--- begin ---

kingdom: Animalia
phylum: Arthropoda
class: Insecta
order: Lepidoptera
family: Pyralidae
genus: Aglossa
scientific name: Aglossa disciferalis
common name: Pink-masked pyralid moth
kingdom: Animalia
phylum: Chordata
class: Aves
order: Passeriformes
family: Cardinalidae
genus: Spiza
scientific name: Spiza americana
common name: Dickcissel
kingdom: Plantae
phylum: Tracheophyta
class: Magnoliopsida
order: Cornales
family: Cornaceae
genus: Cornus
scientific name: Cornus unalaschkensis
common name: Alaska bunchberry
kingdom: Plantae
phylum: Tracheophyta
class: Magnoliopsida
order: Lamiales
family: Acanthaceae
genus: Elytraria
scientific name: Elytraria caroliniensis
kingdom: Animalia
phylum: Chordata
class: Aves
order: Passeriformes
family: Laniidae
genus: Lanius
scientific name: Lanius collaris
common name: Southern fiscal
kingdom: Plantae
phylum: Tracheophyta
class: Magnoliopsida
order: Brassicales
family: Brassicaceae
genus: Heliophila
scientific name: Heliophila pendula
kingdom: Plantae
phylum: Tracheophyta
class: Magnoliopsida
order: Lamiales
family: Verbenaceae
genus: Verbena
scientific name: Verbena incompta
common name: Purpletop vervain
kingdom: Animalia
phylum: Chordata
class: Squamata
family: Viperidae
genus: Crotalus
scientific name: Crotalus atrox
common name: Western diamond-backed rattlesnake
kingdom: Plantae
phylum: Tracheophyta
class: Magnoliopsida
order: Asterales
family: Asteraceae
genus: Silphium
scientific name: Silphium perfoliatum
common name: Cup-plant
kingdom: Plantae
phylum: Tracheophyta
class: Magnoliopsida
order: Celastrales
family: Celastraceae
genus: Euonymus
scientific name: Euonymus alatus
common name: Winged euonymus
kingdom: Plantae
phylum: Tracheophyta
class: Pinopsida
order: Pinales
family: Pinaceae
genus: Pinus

--- end ---

Your objective:
Count the lines in the records that contain the string "scientific", treating uppercase and lowercase as different, and reply with only that number.

Expected answer:
10